Your right about the importance of oxygen over flow. One is just a means to an end - not beyond. The size aquarium we keep compared to large estuaries we recreate, is all about the art of landscaping but flow is a part of that.

Would you know your light's PAR at the furthest point from the light in your tank?


----------



## barrett69 (Jan 3, 2012)

i made several new trenches bettween the plant groups to get the flow going through as deeply as possible,,that seemed to help the most,, at first. Ive also realized i likely have too much light(2 56 watt t-5 sunblaster full spectrum bulbs, and 80 watts of t-8 philips for planted aquariums bulbs from the hardware store). Ive decided to have them on 2 different timersOn for total of 11 hours a day,, but only 4 hours a day at the same time as each other. The tank is 18 inches deep and lights are right on top of tank. Substarte is flourite planted tank substrate(brown hard stuff good for plants though)mixed with gravel and sand.
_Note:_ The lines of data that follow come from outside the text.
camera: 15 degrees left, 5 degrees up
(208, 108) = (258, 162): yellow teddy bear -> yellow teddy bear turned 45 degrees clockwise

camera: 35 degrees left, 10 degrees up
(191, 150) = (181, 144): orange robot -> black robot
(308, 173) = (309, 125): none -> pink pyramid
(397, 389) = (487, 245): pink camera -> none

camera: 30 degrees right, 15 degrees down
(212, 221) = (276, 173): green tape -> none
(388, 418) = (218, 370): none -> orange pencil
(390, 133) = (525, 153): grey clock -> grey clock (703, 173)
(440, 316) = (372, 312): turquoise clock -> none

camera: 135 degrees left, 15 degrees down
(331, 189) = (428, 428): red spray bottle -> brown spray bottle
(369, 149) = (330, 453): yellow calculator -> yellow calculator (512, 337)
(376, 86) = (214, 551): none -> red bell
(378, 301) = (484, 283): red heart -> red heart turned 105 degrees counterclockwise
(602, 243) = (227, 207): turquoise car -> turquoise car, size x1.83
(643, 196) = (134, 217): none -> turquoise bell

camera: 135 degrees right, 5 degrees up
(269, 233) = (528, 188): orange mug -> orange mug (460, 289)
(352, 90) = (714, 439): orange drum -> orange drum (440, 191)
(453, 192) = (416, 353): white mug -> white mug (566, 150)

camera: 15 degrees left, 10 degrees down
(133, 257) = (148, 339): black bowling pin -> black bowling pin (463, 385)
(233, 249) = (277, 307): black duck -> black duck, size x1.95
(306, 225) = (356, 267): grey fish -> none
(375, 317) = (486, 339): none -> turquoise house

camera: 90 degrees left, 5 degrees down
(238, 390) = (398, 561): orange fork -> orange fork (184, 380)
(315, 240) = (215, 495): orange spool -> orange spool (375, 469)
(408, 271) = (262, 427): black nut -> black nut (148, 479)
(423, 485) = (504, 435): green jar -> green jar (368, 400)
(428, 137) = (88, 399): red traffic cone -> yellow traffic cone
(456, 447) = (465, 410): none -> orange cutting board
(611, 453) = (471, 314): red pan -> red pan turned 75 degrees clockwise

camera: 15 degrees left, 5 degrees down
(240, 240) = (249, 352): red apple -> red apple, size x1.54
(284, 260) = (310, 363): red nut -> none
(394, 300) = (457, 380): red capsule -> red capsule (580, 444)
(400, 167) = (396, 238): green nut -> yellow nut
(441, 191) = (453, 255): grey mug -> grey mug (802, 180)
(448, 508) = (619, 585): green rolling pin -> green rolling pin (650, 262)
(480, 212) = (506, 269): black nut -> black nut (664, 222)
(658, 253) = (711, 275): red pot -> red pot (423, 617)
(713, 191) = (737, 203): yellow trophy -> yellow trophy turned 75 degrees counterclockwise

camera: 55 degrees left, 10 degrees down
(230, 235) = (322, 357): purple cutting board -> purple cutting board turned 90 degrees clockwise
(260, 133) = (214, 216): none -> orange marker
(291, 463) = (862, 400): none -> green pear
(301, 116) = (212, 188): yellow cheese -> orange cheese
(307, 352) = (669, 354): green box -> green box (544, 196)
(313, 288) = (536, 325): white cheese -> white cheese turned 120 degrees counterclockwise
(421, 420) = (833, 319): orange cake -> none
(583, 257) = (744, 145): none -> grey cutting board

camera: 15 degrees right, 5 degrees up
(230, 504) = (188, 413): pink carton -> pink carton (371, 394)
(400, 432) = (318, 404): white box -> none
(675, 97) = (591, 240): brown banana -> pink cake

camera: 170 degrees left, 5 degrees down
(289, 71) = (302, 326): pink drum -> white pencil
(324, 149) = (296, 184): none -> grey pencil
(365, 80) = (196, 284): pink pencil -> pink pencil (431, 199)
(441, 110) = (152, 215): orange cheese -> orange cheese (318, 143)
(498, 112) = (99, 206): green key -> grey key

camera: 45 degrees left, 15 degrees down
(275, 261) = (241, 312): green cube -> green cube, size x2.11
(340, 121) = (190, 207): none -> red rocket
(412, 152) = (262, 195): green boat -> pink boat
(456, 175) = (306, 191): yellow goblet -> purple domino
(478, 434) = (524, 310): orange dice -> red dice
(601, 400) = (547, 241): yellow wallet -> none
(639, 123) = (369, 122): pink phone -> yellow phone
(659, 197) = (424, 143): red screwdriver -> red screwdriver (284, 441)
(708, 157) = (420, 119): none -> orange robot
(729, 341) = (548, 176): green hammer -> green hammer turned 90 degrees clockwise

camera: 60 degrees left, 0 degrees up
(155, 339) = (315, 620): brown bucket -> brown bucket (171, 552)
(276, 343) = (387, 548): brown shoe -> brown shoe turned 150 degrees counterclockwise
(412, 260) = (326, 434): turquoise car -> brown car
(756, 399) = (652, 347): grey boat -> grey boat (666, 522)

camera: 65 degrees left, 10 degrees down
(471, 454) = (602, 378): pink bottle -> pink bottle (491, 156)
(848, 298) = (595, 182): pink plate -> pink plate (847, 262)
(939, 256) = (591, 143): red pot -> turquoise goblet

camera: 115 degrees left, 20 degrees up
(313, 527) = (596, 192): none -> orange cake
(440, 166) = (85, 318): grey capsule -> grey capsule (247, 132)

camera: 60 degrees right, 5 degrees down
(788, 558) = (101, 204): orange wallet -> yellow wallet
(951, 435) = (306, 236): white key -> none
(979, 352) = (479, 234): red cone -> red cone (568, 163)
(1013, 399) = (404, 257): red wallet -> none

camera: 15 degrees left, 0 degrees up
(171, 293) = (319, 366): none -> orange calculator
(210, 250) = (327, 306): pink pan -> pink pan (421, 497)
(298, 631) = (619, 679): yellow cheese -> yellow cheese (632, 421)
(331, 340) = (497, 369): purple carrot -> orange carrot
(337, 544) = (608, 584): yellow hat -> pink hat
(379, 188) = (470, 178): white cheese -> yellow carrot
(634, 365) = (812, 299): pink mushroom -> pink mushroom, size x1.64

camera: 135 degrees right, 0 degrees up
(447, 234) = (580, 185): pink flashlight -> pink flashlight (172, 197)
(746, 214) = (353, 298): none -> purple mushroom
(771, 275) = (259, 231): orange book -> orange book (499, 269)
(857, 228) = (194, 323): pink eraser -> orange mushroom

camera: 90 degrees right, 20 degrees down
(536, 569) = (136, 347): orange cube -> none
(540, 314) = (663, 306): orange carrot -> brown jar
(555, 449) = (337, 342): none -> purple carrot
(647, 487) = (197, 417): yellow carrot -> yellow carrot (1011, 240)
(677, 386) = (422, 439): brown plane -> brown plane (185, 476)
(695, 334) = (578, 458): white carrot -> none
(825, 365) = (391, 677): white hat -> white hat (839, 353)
Flourish liquid nutrients every 6 days(root tabs as needed), and 4 diy co2 units ,2 refilled every 6 days to a week.I also dose excel almost double the amount to "keep away" algae, and due to amount of plants, Id post photo but cant find how. Gonna get another air stone if newest positioning of wave makers flow and surface disruption doesnt fight it back under the sand


----------



## barrett69 (Jan 3, 2012)

well was i ever wrong...again,,,its back in both my tanks again. Even the one i just tore down , bought a new wavemaker for and put all the moss inside of on a 7 day blackout ( its back on some of the moss as well after being cleaned and under 8 hours of light a day since being removed). at the rate it seems to be moving suddenly it will devour my glossostigma in a day or two. You gotta see the flow its under,,youd be surprised!!!)Ive cut all my plants so short to accomodate the flow,,have every inch of my surface agitated by it, so its unlikely not enough oxygen.Water bill is threw the roof from increased water changes.Its even different colours now. Feel so trapped in this confusion and all these dead end attempts to end it....i can see a need for support groups for this in southwestern ontario eventually. Its gotta be something in the water here....other then reduce the light and a couple extra water changes(due to loach stirring up dust from under babytears too thick to vacumn through),,,,nothing different was done this past few days. Guess ill move my flow around again,,,,going seriously crazy at times. You might as well be hitting me on the head with a hammer johan...this has been more draining on my heart then that would be on my head thats for sure


----------



## barrett69 (Jan 3, 2012)

Gonna tryto switch my ferts and reduce my light. Going chemical route as well....natural route waste of time and water. Sad but true...just one more problem societies got a pill for i guess. Chemi clean and erythromycin valley it is,,,bet you it still wont work though and will be back in a fewdays. When this happens i,m Considering pulling all the fish from my tanks and putting pottasium permanganate followed by a full day(say 3 treatments) of hydrogen peroxide poured straight into the tank at extremly toxic levels. I,m pretty sure or hoping that that will be imediatly followed by a puff of smoke and my tank exploding.Hopefully when all that dust settles it will at last be dead enough that high flow and oxygen levels will keep it bay. I,m telling ya though,,,,this stuff is straight out of the secret of the ooze


----------